Francisco Veloso, dean of Imperial College Business in London, will become dean of INSEAD on Sept. 1.

Ash Soni, interim dean at Indiana University’s Kelley School of Business, named to a two-year deanship after a full search.

Thomas J. Steenburgh, a senior associate dean at UVA’s Darden School of Business who leads Darden’s residential MBA program, will be the next dean of Vanderbilt’s Owen Graduate School of Management starting this June.

Michael Mazzeo, a professor at the Kellogg School of Management for nearly a quarter of a century at Kellogg, is taking over the deanship of Washington University’s Olin Business School on Jan. 1 of 2024.

Vijay Khatri, an executive associate dean at Indiana’s Kelley School of Business, has won a four-person shootout for the deanship the University of Colorado’s Leeds School of Business in Boulder effective July.

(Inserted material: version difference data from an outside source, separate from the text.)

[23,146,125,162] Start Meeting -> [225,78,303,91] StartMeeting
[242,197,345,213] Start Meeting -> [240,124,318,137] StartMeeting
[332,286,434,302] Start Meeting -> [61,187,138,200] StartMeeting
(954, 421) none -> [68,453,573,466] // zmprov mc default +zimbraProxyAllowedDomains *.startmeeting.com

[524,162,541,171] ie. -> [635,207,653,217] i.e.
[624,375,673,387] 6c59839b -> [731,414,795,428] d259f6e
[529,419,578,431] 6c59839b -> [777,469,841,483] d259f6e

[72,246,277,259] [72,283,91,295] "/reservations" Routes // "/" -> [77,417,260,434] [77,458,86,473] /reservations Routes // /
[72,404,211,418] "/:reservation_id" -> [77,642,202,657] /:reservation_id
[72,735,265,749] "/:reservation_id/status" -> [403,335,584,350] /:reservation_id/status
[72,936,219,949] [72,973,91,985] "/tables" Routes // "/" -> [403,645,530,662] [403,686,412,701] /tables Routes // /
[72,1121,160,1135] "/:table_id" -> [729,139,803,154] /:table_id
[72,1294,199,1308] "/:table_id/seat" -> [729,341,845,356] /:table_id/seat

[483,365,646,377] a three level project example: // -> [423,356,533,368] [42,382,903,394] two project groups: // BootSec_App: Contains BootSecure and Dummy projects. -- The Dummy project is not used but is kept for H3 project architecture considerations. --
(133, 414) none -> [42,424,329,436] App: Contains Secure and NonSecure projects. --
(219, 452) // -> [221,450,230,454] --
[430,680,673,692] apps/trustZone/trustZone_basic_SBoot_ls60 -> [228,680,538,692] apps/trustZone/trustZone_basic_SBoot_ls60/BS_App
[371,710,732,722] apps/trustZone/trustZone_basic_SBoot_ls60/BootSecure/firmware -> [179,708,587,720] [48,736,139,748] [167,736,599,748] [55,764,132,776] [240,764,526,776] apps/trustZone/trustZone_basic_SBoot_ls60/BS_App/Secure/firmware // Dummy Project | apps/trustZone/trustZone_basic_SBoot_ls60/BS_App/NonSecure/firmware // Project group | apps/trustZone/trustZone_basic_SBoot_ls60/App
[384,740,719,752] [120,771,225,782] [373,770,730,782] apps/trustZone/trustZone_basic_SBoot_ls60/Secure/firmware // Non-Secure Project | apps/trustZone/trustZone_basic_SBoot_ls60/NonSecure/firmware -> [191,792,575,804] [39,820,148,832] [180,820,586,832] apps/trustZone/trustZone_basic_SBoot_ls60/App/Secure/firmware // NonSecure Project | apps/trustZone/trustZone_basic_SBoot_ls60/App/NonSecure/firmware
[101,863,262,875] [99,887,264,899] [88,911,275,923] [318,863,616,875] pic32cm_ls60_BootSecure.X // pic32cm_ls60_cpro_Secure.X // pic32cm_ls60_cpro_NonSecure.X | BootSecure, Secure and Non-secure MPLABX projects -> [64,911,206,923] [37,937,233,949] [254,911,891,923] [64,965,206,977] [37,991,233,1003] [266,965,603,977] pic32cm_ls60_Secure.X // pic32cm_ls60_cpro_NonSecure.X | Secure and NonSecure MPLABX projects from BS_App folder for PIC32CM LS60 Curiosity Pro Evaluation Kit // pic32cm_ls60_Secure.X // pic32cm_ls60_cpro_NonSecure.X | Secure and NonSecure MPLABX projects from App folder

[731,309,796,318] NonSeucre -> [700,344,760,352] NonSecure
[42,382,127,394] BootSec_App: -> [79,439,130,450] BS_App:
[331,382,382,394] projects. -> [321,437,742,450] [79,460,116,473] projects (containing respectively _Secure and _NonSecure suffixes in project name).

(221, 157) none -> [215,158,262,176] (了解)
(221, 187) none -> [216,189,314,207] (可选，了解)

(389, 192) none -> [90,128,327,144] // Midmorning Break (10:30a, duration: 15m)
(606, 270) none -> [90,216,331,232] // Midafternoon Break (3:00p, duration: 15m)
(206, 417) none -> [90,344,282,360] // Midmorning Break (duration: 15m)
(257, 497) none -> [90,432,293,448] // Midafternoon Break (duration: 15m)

Balaji Rajagopalan, dean of the College of Business at Northern Illinois University since 2016, is moving over to the deanship at the Trulaske College of Business at the University of Missouri.

Wen Mao, a longtime professor of economics and vice dean at Villanova School of Business, will become dean of the school on Aug. 1.

David De Cremer, provost chair and professor at National University of Singapore, will become the new dean of Northeastern University’s  D’Amore-McKim School of Business on July 1.